### EXERCISE OBJECTIVE
Give back all of the data verbatim.

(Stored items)
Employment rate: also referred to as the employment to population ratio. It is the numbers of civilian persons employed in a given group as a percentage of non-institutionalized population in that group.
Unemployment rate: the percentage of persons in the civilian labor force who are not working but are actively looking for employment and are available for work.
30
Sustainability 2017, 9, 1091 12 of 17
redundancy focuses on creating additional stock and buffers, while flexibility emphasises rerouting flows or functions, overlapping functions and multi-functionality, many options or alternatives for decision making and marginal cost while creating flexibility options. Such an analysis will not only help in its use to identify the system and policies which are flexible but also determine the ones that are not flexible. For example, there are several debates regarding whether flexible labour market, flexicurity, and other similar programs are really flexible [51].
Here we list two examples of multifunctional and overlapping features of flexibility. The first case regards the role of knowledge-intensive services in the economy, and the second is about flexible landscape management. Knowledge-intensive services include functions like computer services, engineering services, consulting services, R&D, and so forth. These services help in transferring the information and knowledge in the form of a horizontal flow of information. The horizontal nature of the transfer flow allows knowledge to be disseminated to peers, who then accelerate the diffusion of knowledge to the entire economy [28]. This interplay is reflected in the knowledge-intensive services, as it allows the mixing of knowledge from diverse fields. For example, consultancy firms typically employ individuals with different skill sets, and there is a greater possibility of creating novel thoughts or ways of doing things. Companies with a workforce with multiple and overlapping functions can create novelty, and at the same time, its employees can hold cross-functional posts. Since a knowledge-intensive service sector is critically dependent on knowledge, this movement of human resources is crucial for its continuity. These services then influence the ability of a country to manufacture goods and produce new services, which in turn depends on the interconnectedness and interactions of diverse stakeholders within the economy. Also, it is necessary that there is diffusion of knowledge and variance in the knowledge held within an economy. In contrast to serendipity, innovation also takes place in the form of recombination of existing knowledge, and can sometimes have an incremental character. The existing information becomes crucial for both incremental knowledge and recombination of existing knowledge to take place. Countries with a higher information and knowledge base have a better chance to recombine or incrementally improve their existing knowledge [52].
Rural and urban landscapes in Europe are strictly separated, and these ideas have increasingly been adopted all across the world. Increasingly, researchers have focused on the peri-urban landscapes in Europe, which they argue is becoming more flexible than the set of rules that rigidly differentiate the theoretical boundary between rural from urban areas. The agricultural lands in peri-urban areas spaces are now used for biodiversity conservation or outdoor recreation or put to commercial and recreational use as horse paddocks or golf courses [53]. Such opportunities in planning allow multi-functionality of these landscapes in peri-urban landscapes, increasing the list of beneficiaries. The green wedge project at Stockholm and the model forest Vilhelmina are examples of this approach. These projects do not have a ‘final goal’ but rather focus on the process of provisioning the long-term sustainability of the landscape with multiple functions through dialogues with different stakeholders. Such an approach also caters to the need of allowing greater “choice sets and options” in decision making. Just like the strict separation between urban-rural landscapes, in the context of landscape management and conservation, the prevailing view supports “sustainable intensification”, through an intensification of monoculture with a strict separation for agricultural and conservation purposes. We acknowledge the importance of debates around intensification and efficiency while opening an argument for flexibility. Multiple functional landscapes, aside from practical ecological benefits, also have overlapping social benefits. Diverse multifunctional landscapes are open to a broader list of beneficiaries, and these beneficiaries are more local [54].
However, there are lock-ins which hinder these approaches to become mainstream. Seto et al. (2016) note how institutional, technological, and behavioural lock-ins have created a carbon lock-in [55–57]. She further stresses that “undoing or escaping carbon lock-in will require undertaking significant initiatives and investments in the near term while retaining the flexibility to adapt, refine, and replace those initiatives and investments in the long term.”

### RESPONSE FOR THIS EXERCISE
Employment rate: also referred to as the employment to population ratio. It is the numbers of civilian persons employed in a given group as a percentage of non-institutionalized population in that group.
Unemployment rate: the percentage of persons in the civilian labor force who are not working but are actively looking for employment and are available for work.
30
Sustainability 2017, 9, 1091 12 of 17
redundancy focuses on creating additional stock and buffers, while flexibility emphasises rerouting flows or functions, overlapping functions and multi-functionality, many options or alternatives for decision making and marginal cost while creating flexibility options. Such an analysis will not only help in its use to identify the system and policies which are flexible but also determine the ones that are not flexible. For example, there are several debates regarding whether flexible labour market, flexicurity, and other similar programs are really flexible [51].
Here we list two examples of multifunctional and overlapping features of flexibility. The first case regards the role of knowledge-intensive services in the economy, and the second is about flexible landscape management. Knowledge-intensive services include functions like computer services, engineering services, consulting services, R&D, and so forth. These services help in transferring the information and knowledge in the form of a horizontal flow of information. The horizontal nature of the transfer flow allows knowledge to be disseminated to peers, who then accelerate the diffusion of knowledge to the entire economy [28]. This interplay is reflected in the knowledge-intensive services, as it allows the mixing of knowledge from diverse fields. For example, consultancy firms typically employ individuals with different skill sets, and there is a greater possibility of creating novel thoughts or ways of doing things. Companies with a workforce with multiple and overlapping functions can create novelty, and at the same time, its employees can hold cross-functional posts. Since a knowledge-intensive service sector is critically dependent on knowledge, this movement of human resources is crucial for its continuity. These services then influence the ability of a country to manufacture goods and produce new services, which in turn depends on the interconnectedness and interactions of diverse stakeholders within the economy. Also, it is necessary that there is diffusion of knowledge and variance in the knowledge held within an economy. In contrast to serendipity, innovation also takes place in the form of recombination of existing knowledge, and can sometimes have an incremental character. The existing information becomes crucial for both incremental knowledge and recombination of existing knowledge to take place. Countries with a higher information and knowledge base have a better chance to recombine or incrementally improve their existing knowledge [52].
Rural and urban landscapes in Europe are strictly separated, and these ideas have increasingly been adopted all across the world. Increasingly, researchers have focused on the peri-urban landscapes in Europe, which they argue is becoming more flexible than the set of rules that rigidly differentiate the theoretical boundary between rural from urban areas. The agricultural lands in peri-urban areas spaces are now used for biodiversity conservation or outdoor recreation or put to commercial and recreational use as horse paddocks or golf courses [53]. Such opportunities in planning allow multi-functionality of these landscapes in peri-urban landscapes, increasing the list of beneficiaries. The green wedge project at Stockholm and the model forest Vilhelmina are examples of this approach. These projects do not have a ‘final goal’ but rather focus on the process of provisioning the long-term sustainability of the landscape with multiple functions through dialogues with different stakeholders. Such an approach also caters to the need of allowing greater “choice sets and options” in decision making. Just like the strict separation between urban-rural landscapes, in the context of landscape management and conservation, the prevailing view supports “sustainable intensification”, through an intensification of monoculture with a strict separation for agricultural and conservation purposes. We acknowledge the importance of debates around intensification and efficiency while opening an argument for flexibility. Multiple functional landscapes, aside from practical ecological benefits, also have overlapping social benefits. Diverse multifunctional landscapes are open to a broader list of beneficiaries, and these beneficiaries are more local [54].
However, there are lock-ins which hinder these approaches to become mainstream. Seto et al. (2016) note how institutional, technological, and behavioural lock-ins have created a carbon lock-in [55–57]. She further stresses that “undoing or escaping carbon lock-in will require undertaking significant initiatives and investments in the near term while retaining the flexibility to adapt, refine, and replace those initiatives and investments in the long term.”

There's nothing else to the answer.